The Great October Horse Fair at Ballinasloe and its associated festival lasts for about a week, this year running from Saturday 28th September to Sunday 6th October. The photographs below were taken on the first Sunday and final Saturday of the Festival, two of its busiest days.
I missed the show jumping on the first day of the Ballinasloe Fair as our team was fencing in the Épée Team Nationals in Galway. I fenced so poorly I think the team would have been better off if I had gone to the show jumping.
Much of the sale activity at the Great Fair is now centred on the Fair Green, a six acre green area located in the centre of the town but in earlier centuries it was held within the Garbally demesne lands of the le Poer Trench family who rose to prominence about Ballinasloe in the late seventeenth and early eighteenth century and who acquired the Earldom of Clancarty in the early years of the nineteenth.
Billed as one of the oldest Horse Fairs in Europe, its origins are lost in time but it was in operation in the eighteenth century and had grown to such proportions that it was described by ‘The Times’ newspaper in the early decades of the nineteenth century as ‘the largest of its kind in Europe’ and ‘the greatest in the British Empire.’
Traders in St. Michael’s Square on the last Saturday, known as ‘Country Fair Day,’ one of the busiest days of the Fair and Festival. In the background is St. Michael’s Church, initially designed by the architect James J. MacCarthy and re-designed by Augustus Welby Pugin in the mid nineteenth century.
Of the stories associated with the Fair, perhaps the most repeated is that of Marengo, Napoleon’s favoured small grey Arab stallion, named from his victory in 1800 over the Austrian Empire and captured after his defeat in 1815 at Waterloo. Various but unsubstantiated accounts relate that Marengo was purchased by the French at the Great Fair of Ballinasloe.

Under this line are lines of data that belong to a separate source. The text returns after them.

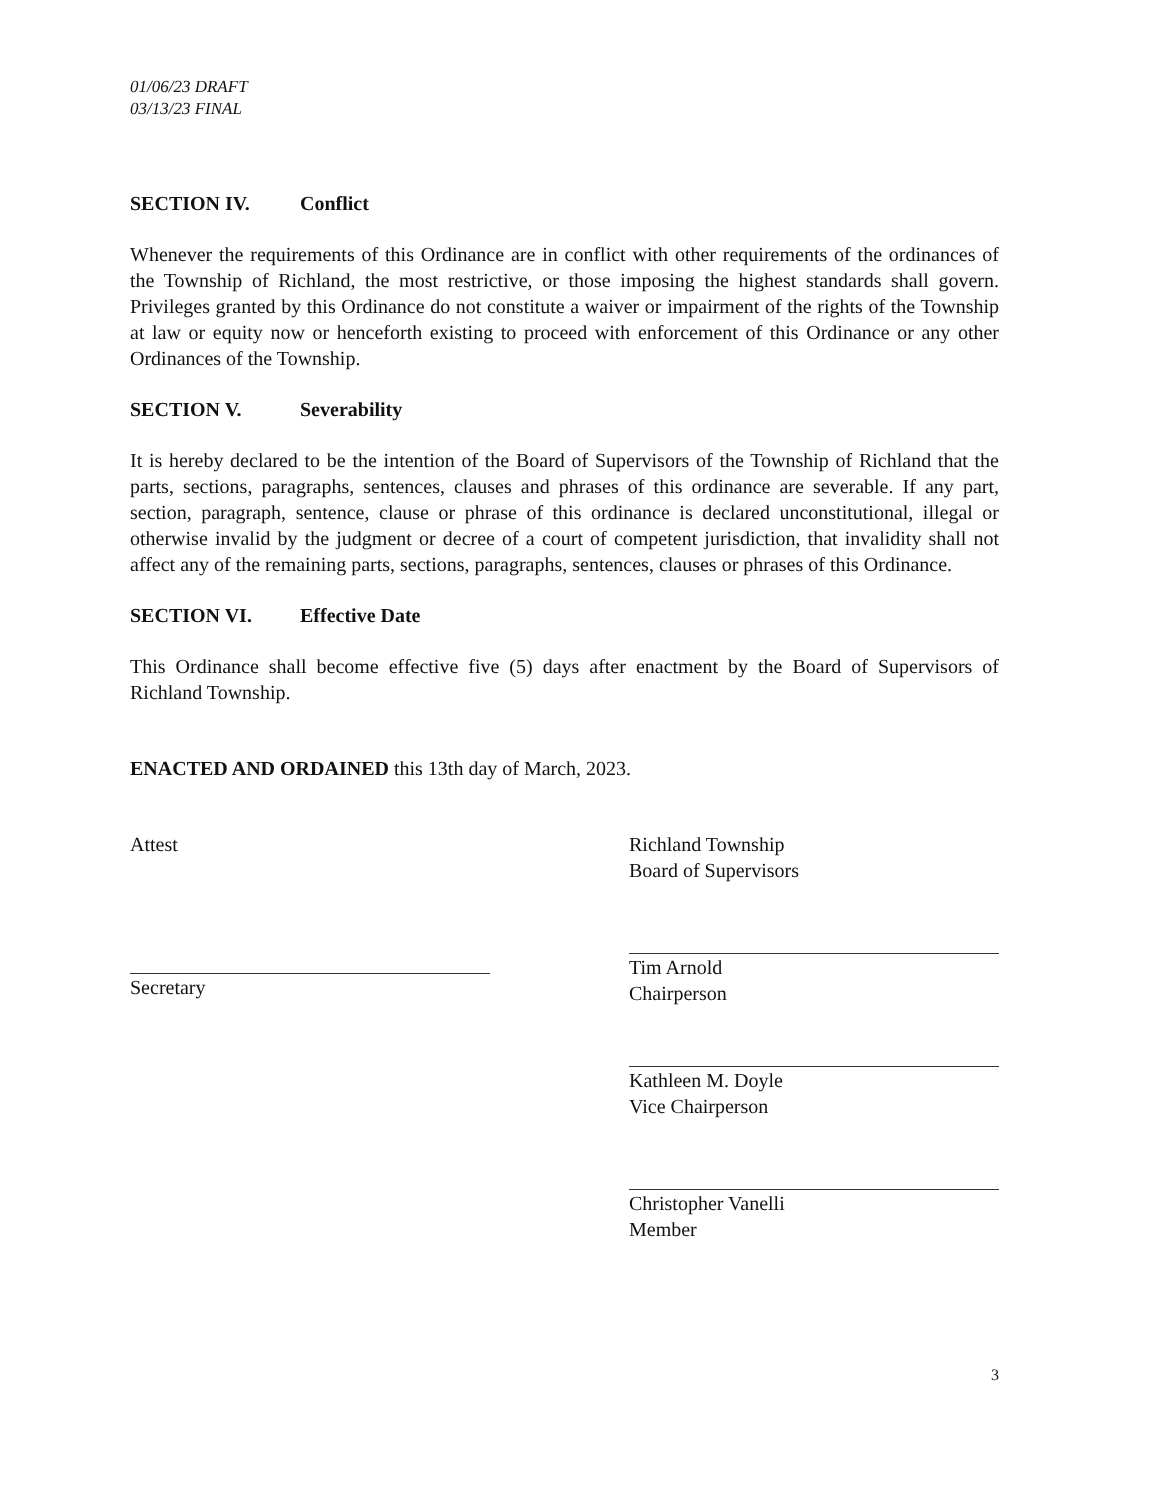01/06/23 DRAFT
03/13/23 FINAL
SECTION IV. Conflict
Whenever the requirements of this Ordinance are in conflict with other requirements of the ordinances of the Township of Richland, the most restrictive, or those imposing the highest standards shall govern. Privileges granted by this Ordinance do not constitute a waiver or impairment of the rights of the Township at law or equity now or henceforth existing to proceed with enforcement of this Ordinance or any other Ordinances of the Township.
SECTION V. Severability
It is hereby declared to be the intention of the Board of Supervisors of the Township of Richland that the parts, sections, paragraphs, sentences, clauses and phrases of this ordinance are severable. If any part, section, paragraph, sentence, clause or phrase of this ordinance is declared unconstitutional, illegal or otherwise invalid by the judgment or decree of a court of competent jurisdiction, that invalidity shall not affect any of the remaining parts, sections, paragraphs, sentences, clauses or phrases of this Ordinance.
SECTION VI. Effective Date
This Ordinance shall become effective five (5) days after enactment by the Board of Supervisors of Richland Township.
ENACTED AND ORDAINED this 13th day of March, 2023.
Attest
Secretary
Richland Township
Board of Supervisors
Tim Arnold
Chairperson
Kathleen M. Doyle
Vice Chairperson
Christopher Vanelli
Member
3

Jill, Duchess of Hamilton wrote an interesting account of Napoleon’s horses about thirteen years ago, entitled ‘Marengo: the Myth of Napoleon’s horse,’ exploring the facts and fiction surrounding the Emperor’s relationship with his favourite horses.
A competent and an adventurous but ungraceful rider, one German aristocrat once contemptuously said of Napoleon I that he ‘rode like a butcher,’ his body swaying back and forth and side to side with the motion and speed of the horse. Napoleon kept about eighty saddle horses but favoured only about ten. A lack of clear references in the official Imperial records to a horse named ‘Marengo,’ Napoleon’s habit of applying nicknames to the proper names of his horses and his penchant for small grey Arabs combined to make it difficult to say much with any certainty about this horse, claimed as one its own by Ballinasloe.
Purchasing agents for many of the European armies attended at Ballinasloe to add to their stock of horses and it is difficult to state categorically whether Marengo was purchased here. A similar claim was made relating to at least one other fair in Ireland and a stone in a field in County Wexford is also supposed to commemorate the birth there of this horse. Others, including the British National Army Museum, believe it more likely that he was acquired by Napoleon in Egypt in 1799 as a six-year old horse rather than Ireland.
Whatever the truth regarding Ballinasloe and Napoleon’s horse, the horse known later as ‘Marengo’ was captured following the battle of Waterloo by William, 11th Baron Petre. He was later sold and unsuccessfully put to stud. On his death in 1831 the remaining parts of his skeleton, minus a hoof, was preserved and put on display before crowds as a celebrated curiosity in a well-lit glass case in the Waterloo Gallery at the National Army Museum in Chelsea where it may still be seen today.